Anforderungen der Aufgaben:
1 – Wogegen sind Populisten laut dem Text über Populisten in der Regel?
2 – Gib aus dem Text über Populisten den Abschnitt wieder, der mit den Worten beginnt, die „So heterogen die“ enthalten, und mit „nicht wahlberechtigt sind.“ schließt. Benenne darin „Migration“ in „Zuwanderung“ um.

Vorliegender Textauszug:
##########

Was wollen Populisten?

So heterogen die einzelnen populistischen Strömungen in den verschiedenen Ländern auch sein mögen, es gibt einige Anliegen, auf die sich die Populisten in der Regel einigen können: Sie sind gegen das Establishment, gegen Big Business, gegen Globalisierung und vor allem gegen Migration. Gerade der letzte Punkt ist entscheidend: Sie sehen sich in der Regel als die einzig legitimierten Vertreter des „wahren Volkes“, das aufgrund der vielen Ausländer um die Früchte seiner ehrlichen Arbeit gebracht wird oder gar seine Arbeitsplätze einbüßt. Über die Ablehnung des Fremden wird das „wahre Volk“ definiert und zugleich die Schuld an dessen Misere den Ausländern zugeschoben. Diese Strategie hat zudem noch den Vorteil, dass die Leid- tragenden dieser Ausgrenzung in der Regel nicht wahlberechtigt sind.

und die wirtschaftlichen Folgen?

##########

Bereitgestellte Daten:

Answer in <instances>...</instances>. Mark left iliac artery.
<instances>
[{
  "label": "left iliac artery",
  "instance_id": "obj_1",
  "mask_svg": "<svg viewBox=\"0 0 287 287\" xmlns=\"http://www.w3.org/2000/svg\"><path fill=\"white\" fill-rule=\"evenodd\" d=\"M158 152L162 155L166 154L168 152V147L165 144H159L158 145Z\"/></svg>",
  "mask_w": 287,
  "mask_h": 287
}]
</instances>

##########

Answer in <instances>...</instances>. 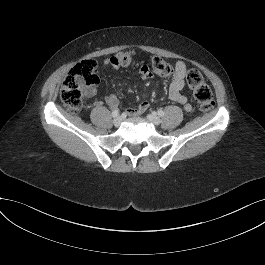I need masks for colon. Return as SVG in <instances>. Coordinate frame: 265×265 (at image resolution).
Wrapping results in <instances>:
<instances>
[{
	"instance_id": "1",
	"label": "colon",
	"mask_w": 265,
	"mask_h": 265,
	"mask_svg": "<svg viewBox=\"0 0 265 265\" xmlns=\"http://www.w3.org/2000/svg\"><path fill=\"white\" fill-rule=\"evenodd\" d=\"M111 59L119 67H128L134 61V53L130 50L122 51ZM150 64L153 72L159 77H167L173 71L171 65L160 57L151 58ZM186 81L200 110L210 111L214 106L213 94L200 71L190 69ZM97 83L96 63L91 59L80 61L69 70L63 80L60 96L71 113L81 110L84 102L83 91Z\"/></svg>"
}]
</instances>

##########

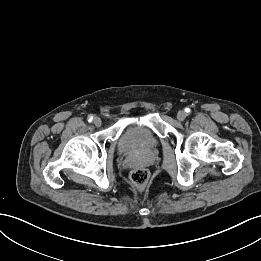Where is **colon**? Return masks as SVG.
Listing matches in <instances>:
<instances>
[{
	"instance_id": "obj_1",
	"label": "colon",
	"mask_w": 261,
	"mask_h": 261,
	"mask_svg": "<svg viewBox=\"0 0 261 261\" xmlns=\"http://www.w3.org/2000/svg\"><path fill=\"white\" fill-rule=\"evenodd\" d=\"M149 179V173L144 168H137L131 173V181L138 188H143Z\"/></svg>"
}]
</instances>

##########

Lösungen der Aufgaben:
1 – Gegen das Establishment, gegen Big Business, gegen Globalisierung und vor allem gegen Migration.

2 –
So heterogen die einzelnen populistischen Strömungen in den verschiedenen Ländern auch sein mögen, es gibt einige Anliegen, auf die sich die Populisten in der Regel einigen können: Sie sind gegen das Establishment, gegen Big Business, gegen Globalisierung und vor allem gegen Zuwanderung. Gerade der letzte Punkt ist entscheidend: Sie sehen sich in der Regel als die einzig legitimierten Vertreter des „wahren Volkes“, das aufgrund der vielen Ausländer um die Früchte seiner ehrlichen Arbeit gebracht wird oder gar seine Arbeitsplätze einbüßt. Über die Ablehnung des Fremden wird das „wahre Volk“ definiert und zugleich die Schuld an dessen Misere den Ausländern zugeschoben. Diese Strategie hat zudem noch den Vorteil, dass die Leid- tragenden dieser Ausgrenzung in der Regel nicht wahlberechtigt sind.